### [Data entries]
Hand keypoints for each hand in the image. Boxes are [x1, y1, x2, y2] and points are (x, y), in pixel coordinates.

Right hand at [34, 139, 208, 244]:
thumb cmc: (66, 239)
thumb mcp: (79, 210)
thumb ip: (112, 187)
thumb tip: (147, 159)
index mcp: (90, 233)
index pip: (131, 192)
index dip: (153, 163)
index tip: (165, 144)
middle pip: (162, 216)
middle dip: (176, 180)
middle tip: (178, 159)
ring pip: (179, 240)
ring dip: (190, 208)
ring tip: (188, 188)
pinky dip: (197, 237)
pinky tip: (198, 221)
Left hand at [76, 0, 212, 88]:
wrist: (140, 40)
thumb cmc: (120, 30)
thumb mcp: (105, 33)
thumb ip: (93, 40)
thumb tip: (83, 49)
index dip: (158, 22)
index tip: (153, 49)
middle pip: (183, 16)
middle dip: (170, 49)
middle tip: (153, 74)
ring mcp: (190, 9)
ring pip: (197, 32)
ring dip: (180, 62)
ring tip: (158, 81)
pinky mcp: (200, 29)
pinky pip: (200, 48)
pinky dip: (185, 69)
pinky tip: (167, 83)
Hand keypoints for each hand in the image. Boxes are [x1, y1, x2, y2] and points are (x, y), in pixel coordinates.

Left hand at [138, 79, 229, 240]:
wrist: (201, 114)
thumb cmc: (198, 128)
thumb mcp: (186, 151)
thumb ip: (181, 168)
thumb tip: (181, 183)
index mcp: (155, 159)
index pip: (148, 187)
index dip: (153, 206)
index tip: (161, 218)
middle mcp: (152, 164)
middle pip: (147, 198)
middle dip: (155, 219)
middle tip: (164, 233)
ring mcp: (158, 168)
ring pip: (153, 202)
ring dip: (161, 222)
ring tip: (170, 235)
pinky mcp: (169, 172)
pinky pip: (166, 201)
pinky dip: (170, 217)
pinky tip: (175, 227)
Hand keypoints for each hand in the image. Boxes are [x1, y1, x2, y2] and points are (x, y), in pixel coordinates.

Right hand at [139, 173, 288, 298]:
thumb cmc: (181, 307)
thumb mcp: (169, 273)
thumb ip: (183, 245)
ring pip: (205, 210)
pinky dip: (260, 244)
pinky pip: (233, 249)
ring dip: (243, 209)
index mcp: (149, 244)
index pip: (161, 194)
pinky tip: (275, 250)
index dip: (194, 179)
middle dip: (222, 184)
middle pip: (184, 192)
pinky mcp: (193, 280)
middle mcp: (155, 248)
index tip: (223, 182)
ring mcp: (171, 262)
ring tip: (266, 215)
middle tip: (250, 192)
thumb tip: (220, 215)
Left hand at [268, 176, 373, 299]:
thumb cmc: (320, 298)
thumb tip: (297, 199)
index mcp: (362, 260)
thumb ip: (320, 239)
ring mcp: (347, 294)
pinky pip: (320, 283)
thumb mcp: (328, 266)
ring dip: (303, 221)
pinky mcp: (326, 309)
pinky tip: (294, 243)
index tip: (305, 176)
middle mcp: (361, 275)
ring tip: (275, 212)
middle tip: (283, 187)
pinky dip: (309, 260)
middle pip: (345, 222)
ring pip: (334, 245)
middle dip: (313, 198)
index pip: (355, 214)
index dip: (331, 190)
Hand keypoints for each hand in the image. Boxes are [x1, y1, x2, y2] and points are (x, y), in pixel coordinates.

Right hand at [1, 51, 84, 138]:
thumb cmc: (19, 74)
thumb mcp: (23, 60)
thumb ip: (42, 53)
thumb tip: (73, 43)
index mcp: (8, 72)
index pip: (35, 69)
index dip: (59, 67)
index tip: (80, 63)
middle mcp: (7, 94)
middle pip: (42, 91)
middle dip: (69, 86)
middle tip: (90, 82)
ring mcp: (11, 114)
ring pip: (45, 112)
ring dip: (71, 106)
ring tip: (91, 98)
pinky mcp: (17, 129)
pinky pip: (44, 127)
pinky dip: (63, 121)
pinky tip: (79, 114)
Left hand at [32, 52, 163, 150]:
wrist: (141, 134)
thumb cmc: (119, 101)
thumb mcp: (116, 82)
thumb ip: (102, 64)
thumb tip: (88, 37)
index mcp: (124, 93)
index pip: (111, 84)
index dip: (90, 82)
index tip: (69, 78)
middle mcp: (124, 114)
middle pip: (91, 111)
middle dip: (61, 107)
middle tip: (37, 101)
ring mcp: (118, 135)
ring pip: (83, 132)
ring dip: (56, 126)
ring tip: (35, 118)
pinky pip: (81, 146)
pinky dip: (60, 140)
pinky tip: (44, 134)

--

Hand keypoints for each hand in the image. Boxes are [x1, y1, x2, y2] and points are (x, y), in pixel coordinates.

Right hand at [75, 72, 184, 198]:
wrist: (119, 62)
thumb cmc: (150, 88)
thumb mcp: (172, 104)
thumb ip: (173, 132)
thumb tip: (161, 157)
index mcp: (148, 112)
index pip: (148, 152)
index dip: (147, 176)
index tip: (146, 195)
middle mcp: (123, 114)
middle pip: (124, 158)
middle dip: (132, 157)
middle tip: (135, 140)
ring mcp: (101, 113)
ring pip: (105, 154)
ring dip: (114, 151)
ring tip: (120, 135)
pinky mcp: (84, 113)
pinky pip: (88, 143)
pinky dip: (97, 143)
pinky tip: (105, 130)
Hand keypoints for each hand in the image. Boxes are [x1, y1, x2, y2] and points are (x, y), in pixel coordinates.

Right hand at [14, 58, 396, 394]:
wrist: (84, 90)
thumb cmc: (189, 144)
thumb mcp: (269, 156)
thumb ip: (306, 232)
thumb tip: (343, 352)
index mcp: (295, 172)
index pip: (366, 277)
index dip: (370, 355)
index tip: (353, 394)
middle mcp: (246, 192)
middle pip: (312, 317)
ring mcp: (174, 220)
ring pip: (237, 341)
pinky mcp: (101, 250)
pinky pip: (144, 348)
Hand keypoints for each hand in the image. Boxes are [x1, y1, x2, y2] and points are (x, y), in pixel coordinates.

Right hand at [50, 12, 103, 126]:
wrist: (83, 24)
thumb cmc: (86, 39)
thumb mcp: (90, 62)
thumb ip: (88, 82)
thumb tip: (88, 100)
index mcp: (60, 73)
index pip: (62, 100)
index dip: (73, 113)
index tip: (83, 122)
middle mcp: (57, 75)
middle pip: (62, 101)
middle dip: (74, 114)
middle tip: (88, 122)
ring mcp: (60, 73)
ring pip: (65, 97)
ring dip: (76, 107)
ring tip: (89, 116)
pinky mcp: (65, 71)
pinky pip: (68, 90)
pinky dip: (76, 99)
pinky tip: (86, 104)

---

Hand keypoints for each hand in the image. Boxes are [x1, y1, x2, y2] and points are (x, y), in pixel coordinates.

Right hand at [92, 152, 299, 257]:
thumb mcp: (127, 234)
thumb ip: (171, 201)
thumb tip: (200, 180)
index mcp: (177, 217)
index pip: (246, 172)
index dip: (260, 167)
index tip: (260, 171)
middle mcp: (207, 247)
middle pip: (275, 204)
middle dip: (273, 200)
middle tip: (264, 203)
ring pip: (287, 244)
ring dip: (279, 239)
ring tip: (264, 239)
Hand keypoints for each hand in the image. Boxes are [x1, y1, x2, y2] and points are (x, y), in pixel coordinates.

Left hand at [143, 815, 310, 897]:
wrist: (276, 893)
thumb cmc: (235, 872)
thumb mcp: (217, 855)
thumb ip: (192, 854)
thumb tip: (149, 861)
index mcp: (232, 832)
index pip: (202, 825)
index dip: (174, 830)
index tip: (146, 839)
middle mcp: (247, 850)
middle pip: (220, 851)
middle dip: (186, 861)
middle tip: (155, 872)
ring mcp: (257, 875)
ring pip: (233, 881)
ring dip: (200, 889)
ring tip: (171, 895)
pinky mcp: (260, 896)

### [TASK TO CARRY OUT]
Set down only the lines above that fall between the line holding "index dip: (174, 830)" and the line holding "pinky mcp: (260, 896)", inclusive, keeping each exact.

### [SOLVED EXERCISE]
index dip: (174, 830)
index tip: (146, 839)
middle mcp: (247, 850)
middle pip: (220, 851)
middle dip: (186, 861)
middle tip: (155, 872)
ring mcp: (257, 875)
ring pip: (233, 881)
ring dip: (200, 889)
ring tip: (171, 895)
pinky mcp: (260, 896)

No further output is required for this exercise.